I've found the most valuable feature to be--
- Being able to drill down to see data, and
- Being able to capture all the timing information and different functions.
It comes in as part of the regular process for every application roll-out. We have a standard visibility process for any application that rolls out. It gives us the ability to train our people and provide a more responsive application. We used to have many tools with many different functions, and now APM allows us to consolidate a lot of it.
The mapping between applications to servers is not very intuitive.
Another thing we come across is that our technology just doesn’t have reporting to New Relic, but that can be addressed with a plugin/SDK. However, we can’t really make the case to put in the investment to have that happen yet.
Another thing is that we’re micro-service based, and the New Relic interface only gives us views into the top 100 services out of 50,000. Typically when we monitor our system, we use a heat map, and New Relic only provides us the second-level view of that.
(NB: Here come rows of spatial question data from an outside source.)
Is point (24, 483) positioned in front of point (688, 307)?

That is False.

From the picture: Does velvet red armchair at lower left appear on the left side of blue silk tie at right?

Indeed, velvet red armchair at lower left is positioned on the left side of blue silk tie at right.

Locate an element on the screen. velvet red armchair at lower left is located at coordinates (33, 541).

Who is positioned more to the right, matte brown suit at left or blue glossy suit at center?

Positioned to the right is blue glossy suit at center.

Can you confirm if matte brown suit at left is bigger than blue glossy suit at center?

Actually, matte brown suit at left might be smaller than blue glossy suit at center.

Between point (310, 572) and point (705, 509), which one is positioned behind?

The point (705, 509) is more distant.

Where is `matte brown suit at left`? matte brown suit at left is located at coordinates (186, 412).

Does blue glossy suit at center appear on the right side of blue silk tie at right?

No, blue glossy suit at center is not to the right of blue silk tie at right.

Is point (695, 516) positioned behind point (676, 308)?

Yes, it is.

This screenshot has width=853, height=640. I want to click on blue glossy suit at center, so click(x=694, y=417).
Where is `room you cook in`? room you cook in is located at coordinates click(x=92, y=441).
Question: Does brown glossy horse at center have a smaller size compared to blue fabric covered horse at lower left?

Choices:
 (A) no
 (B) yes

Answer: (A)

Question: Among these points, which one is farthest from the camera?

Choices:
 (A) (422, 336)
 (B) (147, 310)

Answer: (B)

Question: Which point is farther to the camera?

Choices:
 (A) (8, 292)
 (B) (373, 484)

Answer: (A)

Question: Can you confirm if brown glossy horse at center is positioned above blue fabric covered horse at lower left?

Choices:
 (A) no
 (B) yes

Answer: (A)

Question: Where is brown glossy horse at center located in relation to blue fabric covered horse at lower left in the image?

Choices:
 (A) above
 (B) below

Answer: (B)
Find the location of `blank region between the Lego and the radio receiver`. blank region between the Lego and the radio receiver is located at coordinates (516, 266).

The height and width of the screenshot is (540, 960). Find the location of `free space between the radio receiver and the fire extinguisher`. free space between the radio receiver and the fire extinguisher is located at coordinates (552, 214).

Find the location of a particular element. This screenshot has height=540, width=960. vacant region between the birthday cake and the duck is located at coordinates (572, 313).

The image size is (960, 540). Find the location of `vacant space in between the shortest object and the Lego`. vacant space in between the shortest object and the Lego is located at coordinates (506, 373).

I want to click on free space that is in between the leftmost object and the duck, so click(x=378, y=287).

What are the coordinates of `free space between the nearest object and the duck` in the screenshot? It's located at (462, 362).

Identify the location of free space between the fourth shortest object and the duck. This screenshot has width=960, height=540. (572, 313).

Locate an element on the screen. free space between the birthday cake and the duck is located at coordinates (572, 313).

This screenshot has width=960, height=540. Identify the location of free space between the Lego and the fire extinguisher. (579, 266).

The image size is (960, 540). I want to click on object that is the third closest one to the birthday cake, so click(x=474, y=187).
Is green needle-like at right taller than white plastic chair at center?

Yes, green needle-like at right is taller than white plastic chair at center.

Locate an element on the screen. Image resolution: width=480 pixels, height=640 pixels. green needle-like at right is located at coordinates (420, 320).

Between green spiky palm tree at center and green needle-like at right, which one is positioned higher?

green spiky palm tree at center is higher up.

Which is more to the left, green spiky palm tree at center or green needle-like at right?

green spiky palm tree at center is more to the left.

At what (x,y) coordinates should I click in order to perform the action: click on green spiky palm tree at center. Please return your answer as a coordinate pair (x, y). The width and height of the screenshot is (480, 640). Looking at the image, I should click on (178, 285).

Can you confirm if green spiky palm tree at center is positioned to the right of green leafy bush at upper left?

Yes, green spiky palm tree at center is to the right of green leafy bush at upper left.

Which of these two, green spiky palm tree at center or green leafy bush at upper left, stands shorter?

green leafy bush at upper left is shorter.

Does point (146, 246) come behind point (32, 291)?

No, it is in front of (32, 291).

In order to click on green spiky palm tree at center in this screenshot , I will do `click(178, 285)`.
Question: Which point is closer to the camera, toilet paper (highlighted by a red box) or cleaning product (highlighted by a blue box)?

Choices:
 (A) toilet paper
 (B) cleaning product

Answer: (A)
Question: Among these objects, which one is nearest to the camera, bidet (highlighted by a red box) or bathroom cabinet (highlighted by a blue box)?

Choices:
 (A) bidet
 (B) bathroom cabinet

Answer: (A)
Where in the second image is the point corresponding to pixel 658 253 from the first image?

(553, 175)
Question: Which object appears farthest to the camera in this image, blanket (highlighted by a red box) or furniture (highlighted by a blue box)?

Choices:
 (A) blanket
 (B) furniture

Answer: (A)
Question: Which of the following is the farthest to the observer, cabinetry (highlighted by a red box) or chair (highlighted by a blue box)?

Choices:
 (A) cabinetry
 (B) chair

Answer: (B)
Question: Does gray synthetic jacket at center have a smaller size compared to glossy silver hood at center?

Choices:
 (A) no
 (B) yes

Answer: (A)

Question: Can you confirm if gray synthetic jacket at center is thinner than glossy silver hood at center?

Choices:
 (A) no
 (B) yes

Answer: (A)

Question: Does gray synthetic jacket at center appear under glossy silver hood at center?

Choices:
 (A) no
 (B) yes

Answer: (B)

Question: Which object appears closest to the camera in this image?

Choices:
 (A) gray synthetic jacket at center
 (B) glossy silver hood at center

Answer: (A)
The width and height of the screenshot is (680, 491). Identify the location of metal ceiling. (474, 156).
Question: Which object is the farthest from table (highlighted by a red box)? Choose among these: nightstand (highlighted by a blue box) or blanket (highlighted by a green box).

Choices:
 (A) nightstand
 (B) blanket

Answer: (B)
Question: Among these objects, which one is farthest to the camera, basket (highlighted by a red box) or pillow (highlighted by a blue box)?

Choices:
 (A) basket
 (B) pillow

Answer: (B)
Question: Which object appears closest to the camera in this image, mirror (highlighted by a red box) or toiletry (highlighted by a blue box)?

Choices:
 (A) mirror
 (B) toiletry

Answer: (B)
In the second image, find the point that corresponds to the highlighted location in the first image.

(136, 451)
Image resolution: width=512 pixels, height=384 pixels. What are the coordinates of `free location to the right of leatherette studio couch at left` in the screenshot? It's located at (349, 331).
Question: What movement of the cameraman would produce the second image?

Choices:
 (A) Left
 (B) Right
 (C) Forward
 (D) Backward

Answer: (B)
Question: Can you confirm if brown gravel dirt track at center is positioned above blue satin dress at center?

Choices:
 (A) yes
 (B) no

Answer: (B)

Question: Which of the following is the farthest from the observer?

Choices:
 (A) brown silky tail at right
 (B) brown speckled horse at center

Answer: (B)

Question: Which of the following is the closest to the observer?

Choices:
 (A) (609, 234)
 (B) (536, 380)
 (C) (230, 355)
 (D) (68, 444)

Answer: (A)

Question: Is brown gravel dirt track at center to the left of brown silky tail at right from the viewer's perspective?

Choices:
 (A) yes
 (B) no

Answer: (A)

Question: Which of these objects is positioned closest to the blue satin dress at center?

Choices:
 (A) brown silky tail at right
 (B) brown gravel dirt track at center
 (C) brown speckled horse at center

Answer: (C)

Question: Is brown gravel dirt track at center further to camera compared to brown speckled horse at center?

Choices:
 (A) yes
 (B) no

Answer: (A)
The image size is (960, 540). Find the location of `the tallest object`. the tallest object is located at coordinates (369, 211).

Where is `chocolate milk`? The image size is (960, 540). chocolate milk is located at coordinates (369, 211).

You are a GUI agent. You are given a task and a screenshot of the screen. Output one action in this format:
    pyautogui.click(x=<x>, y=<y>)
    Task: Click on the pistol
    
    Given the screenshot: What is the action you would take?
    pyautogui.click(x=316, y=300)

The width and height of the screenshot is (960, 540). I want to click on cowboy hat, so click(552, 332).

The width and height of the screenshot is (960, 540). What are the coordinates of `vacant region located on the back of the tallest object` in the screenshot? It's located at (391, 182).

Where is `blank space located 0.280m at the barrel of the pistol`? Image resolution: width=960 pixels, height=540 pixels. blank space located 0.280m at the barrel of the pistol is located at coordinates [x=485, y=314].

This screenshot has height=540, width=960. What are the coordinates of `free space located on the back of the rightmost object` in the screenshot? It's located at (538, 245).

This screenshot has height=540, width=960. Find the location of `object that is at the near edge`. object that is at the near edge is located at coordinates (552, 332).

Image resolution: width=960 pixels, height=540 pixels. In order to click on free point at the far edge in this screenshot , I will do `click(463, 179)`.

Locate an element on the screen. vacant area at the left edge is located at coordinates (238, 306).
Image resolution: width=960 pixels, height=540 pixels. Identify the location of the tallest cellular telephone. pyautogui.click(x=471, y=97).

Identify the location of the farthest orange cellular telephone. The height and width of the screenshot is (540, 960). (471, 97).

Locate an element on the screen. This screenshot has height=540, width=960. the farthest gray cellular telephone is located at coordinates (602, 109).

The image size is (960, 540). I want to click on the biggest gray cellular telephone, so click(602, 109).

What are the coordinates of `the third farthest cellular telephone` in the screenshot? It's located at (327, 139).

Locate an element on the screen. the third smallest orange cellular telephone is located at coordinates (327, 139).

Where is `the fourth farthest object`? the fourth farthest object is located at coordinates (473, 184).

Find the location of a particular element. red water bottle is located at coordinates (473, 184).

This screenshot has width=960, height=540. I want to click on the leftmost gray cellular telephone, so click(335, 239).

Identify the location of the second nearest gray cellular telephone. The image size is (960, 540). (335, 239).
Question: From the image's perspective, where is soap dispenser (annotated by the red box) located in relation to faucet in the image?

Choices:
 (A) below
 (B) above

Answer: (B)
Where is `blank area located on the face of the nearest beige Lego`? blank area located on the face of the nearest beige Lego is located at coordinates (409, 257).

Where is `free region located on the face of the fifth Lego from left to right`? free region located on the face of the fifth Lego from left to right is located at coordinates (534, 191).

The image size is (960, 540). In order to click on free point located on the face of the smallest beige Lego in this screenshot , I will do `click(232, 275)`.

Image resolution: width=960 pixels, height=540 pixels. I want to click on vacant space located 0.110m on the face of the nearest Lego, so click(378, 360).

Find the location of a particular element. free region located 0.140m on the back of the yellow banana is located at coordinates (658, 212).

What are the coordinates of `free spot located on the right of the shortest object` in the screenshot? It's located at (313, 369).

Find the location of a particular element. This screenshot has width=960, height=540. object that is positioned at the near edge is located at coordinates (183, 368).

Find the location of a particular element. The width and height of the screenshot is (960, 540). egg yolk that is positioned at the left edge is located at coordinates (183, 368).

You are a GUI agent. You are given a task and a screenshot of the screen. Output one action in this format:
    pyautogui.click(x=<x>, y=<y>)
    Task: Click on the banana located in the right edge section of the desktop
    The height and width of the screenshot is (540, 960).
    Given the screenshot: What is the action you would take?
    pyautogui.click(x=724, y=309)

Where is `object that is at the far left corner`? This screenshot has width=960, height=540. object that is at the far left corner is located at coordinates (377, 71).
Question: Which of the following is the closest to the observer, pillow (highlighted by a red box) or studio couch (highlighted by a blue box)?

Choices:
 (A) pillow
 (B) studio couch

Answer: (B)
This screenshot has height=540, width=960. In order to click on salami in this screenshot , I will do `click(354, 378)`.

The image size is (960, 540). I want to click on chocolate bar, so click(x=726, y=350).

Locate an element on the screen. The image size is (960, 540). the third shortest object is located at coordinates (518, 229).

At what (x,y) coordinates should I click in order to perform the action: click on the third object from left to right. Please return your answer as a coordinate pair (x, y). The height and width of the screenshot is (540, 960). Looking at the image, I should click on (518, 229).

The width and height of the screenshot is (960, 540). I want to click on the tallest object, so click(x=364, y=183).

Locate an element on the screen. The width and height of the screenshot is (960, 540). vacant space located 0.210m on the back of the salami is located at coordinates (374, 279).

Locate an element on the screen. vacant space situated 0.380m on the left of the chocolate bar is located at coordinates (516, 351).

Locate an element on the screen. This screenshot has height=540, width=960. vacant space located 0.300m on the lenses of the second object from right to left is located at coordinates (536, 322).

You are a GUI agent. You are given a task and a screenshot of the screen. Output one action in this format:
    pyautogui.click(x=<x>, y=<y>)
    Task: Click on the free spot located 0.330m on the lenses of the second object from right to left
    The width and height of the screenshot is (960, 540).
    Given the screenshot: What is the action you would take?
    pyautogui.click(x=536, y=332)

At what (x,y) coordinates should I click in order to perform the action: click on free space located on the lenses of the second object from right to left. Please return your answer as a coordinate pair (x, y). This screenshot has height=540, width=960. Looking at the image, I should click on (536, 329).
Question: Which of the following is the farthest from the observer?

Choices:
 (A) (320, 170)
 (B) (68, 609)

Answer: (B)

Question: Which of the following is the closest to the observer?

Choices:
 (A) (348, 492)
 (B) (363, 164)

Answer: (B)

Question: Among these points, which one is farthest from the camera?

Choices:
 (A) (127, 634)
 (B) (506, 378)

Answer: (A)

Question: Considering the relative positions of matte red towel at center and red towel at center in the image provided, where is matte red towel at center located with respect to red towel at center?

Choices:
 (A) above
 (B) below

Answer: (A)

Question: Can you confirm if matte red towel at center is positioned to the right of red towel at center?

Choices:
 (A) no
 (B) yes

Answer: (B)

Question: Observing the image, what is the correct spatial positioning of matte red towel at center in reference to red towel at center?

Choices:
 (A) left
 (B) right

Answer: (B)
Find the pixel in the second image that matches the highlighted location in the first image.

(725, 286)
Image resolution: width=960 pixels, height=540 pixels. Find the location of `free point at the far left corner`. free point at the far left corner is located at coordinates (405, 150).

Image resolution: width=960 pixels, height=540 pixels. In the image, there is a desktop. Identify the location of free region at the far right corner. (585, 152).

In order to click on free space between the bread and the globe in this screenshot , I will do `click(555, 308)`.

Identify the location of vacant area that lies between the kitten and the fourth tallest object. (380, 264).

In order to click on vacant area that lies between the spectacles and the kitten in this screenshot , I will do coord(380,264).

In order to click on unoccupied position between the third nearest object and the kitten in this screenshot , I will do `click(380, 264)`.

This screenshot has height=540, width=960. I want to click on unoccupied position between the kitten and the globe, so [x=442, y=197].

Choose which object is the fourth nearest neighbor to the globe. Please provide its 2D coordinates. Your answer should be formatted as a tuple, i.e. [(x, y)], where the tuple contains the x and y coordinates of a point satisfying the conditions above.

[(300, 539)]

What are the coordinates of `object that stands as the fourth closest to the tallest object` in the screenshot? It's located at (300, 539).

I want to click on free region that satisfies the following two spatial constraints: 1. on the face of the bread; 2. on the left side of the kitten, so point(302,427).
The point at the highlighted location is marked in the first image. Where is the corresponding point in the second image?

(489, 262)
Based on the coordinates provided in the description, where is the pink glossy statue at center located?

Ideally, it would also provide us the first-level view. Eventually, we’d like New Relic to step up to do that.
Finally, it should ideally do two things -
- Isolate the problem right away without the user having to do a lot of analysis. Right now, New Relic provides a lot of data points that require me to go in to understand.
- It has its own dashboard, and I’d like to be able to bring that/integrate it into our own system (use an API to pull out data).
Sometimes when we pull data from New Relic, we time-out or drop data, and we can see when that happens, but we're not sure if it’s us or them.
Also, the alerting system has trouble with large alerts that come up slowly, requiring the operator to know the system well (yellow, red, orange) and to know what the alerts mean.
It hasn’t scaled quite right now. We use another tool for out-of-gate view. Currently, we manage about 60,000 servers in total and we don’t have a good roll-up view of the entire system. The application on the server side is OK. We use other tools to monitor the environment.
So far, the interactions have been good, and they keep us in the loop as to what’s been done. In terms of the solution, it’s just OK.
I wasn't involved in the setup.
Engage the development community within the company early, and request an integration tool to make implementation easy.